Mort de Richard L. à Kernével : " Il était amoureux de son bateau "
Vu du ciel en haute saison, le port de Kernével ressemble à un village. Les mâts de mille bateaux s’élèvent, des quartiers se dessinent entre les pontons. Bruno Jugan s’avance d’un pas lourd, jusqu’à la hauteur du quai flottant où le Kyrian est amarré. Le voilier « sangria » de Richard L., dont le corps a été retrouvé au petit matin ce dimanche 2 juillet, gisant dans l’eau à quelques mètres de là, est désormais silencieux. « On n’avait même pas besoin de connaître nos noms de famille. Dans mon répertoire, je l’avais nommé Richard Ponton », souffle Bruno. Il a les traits tirés et les yeux pleins de larmes, quelques instants après avoir appris la disparition de son ami. « On était comme deux frangins ».
À Kernével ce dimanche matin, l’atmosphère est morose. Des murmures de plaisanciers volettent au-dessus des eaux du plus grand port de la rade. « Dans le noir, il a pu glisser », entend-on d’un côté. « Il a pu se cogner la tête… » Si la théorie de l’accident est sur toutes les lèvres, aucune piste n’est encore confirmée par la police de Lorient, qui a ouvert une enquête et décortique les images de la nuit de samedi à dimanche, captées par les caméras de vidéosurveillance.
Des froides « rumeurs de ponton » aux témoignages chaleureux de ceux qui le connaissaient vraiment, se dresse le portrait d’un homme de 55 ans, sociable, festif, « souriant et heureux de vivre ». Sur les mille bateaux amarrés, une quinzaine de plaisanciers vivent ici à l’année. « On le connaissait tous. »
Ce « grand gabarit », du genre « costaud », « toujours à bricoler sur son bateau », Alan Boison le connaissait depuis douze ans.
Alan Boison, compagnon de ponton de Richard L. depuis douze ans : « C’était un mec bien. Il venait toujours me dire bonjour ». (Le Télégramme/Alice Gleizes)
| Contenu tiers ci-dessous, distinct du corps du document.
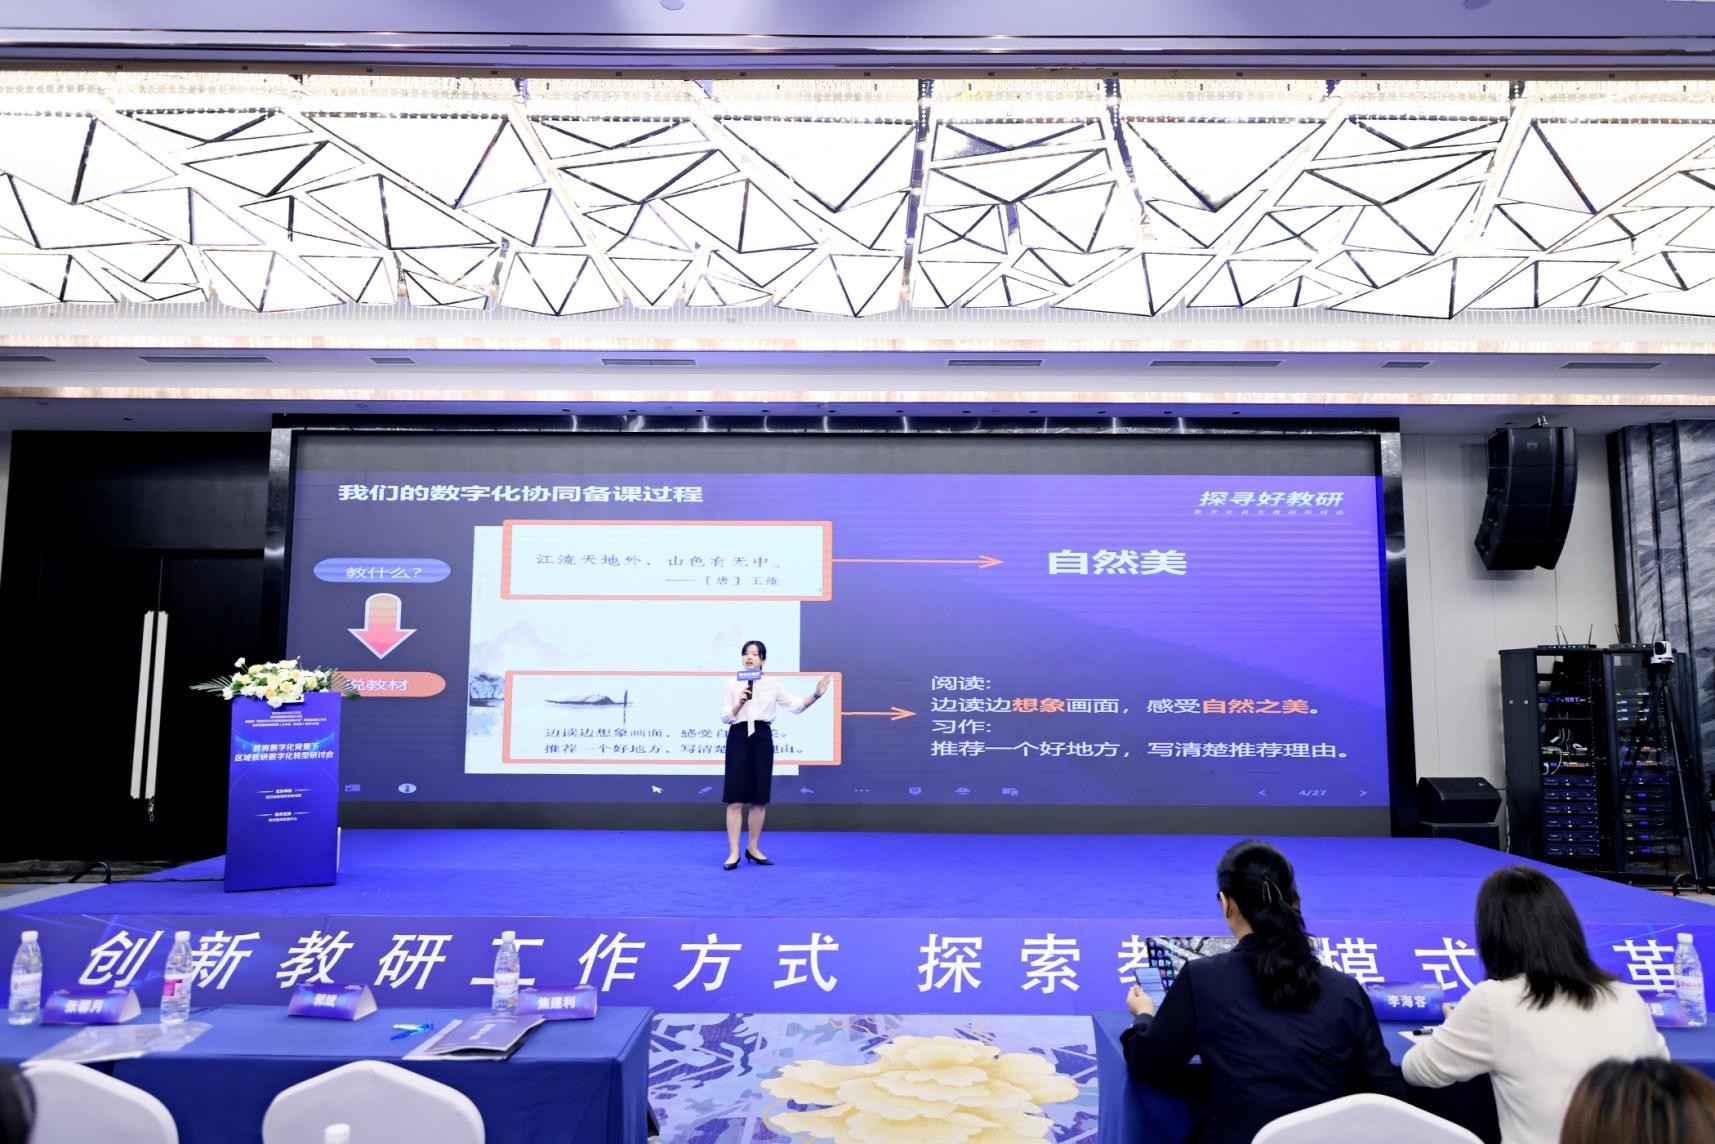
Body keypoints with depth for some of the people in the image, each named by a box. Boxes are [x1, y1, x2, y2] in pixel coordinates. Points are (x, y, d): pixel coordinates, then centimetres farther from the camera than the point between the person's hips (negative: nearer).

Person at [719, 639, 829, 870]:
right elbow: (725, 717, -1)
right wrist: (740, 702, -17)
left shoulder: (772, 685, 6)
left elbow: (795, 706, 3)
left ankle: (753, 848, 19)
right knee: (735, 799, -4)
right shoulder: (732, 684, 3)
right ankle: (733, 853, 0)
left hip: (762, 739, 2)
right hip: (738, 738, -2)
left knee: (760, 799, 6)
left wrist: (816, 695, -11)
Ce loup de mer de 73 ans, retraité de la marine, tire sur son sweat bleu marine : « C’est Richard qui me l’a donné. Quand il avait des affaires en trop, il me les refilait. Des chaussettes, des polos, des pulls. Même si j’ai les moyens de m’en procurer, je trouvais ça sympa ». Derrière sa carapace d’ancien militaire, Alan laisse filer l’ombre d’un sentiment. « On n’était pas vraiment amis, non. Il venait souvent discuter ici, c’est vrai. Il me disait toujours bonjour. Il était bien, ça, je peux le dire. »
On est des anciens des pontons, on a vécu ensemble. On s’est connus ici d’ailleurs.
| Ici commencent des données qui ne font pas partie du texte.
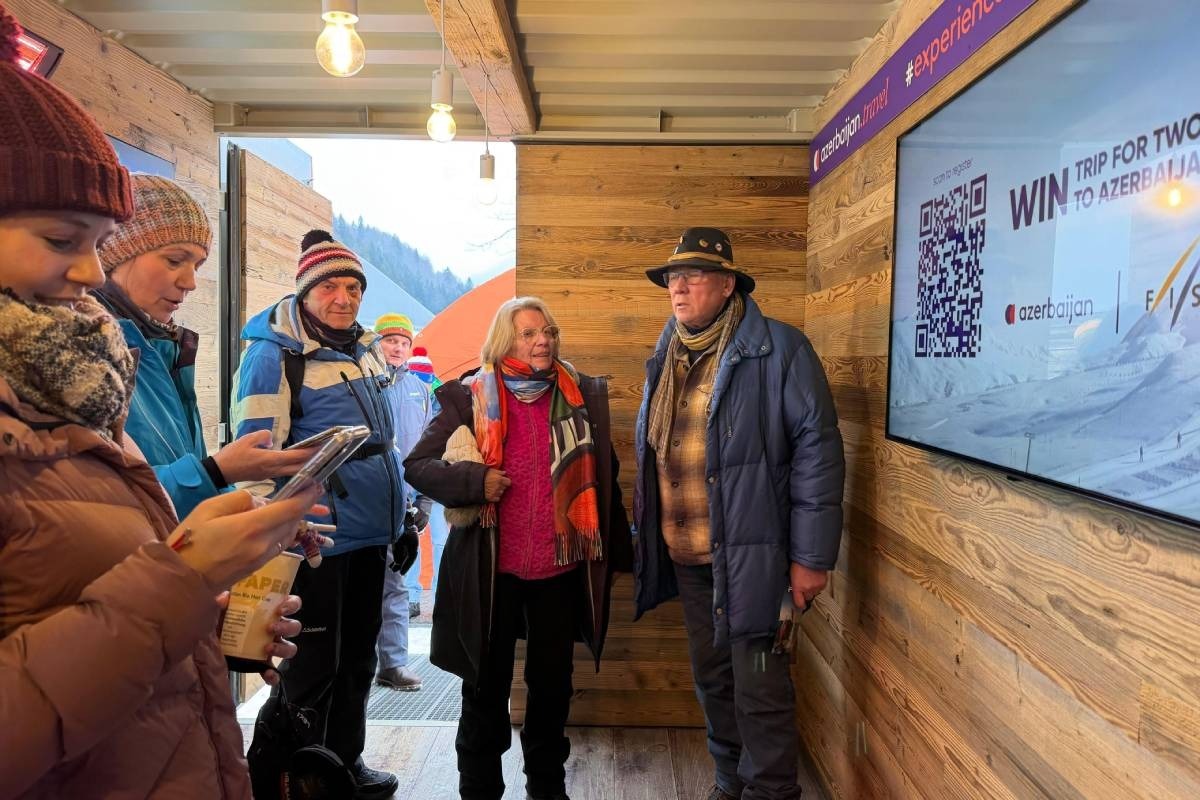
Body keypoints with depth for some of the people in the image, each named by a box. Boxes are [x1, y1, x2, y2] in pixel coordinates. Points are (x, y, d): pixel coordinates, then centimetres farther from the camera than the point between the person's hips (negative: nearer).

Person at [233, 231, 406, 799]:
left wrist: (398, 514, 19)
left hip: (370, 536, 8)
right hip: (317, 539, -7)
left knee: (357, 660, 19)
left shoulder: (366, 350, 11)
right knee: (311, 672, 2)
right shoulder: (274, 353, -11)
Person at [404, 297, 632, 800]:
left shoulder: (583, 395, 3)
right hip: (491, 570, -2)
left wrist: (617, 547, 10)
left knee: (552, 683, 16)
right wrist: (474, 481, -21)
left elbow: (602, 476, 9)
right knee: (486, 685, 12)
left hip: (561, 568, 2)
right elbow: (416, 465, -4)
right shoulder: (468, 397, -4)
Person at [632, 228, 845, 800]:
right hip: (685, 556, 7)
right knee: (711, 677, 20)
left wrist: (811, 556, -15)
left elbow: (817, 451, -14)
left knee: (759, 686, 4)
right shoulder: (667, 358, 9)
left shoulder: (779, 350, -11)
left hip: (751, 553, -6)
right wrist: (645, 532, 15)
Bruno s’efforce de décrire son « copain », la gorge serrée. « Il était généreux et attentif. Il aimait le monde. Il a beaucoup voyagé d’ailleurs, il travaillait dans des clubs de vacances. Après il a été prof en électrotechnique à l’Afpa (centre de formation à Lorient, NDLR). »
« Il était bon en électromécanique », son domaine. « Il bossait depuis peu comme agent de maintenance dans une grosse société, c’était un bon job avec des responsabilités », détaille Yvon Keruzec, un voisin de ponton. « C’était un bon vivant, comme nous tous. On faisait la fête ensemble parfois à la capitainerie ». Inconditionnel de la vie en solitaire, « il préférait vivre sur son bateau, d’ailleurs, il en était amoureux », sourit Danielle, une plaisancière.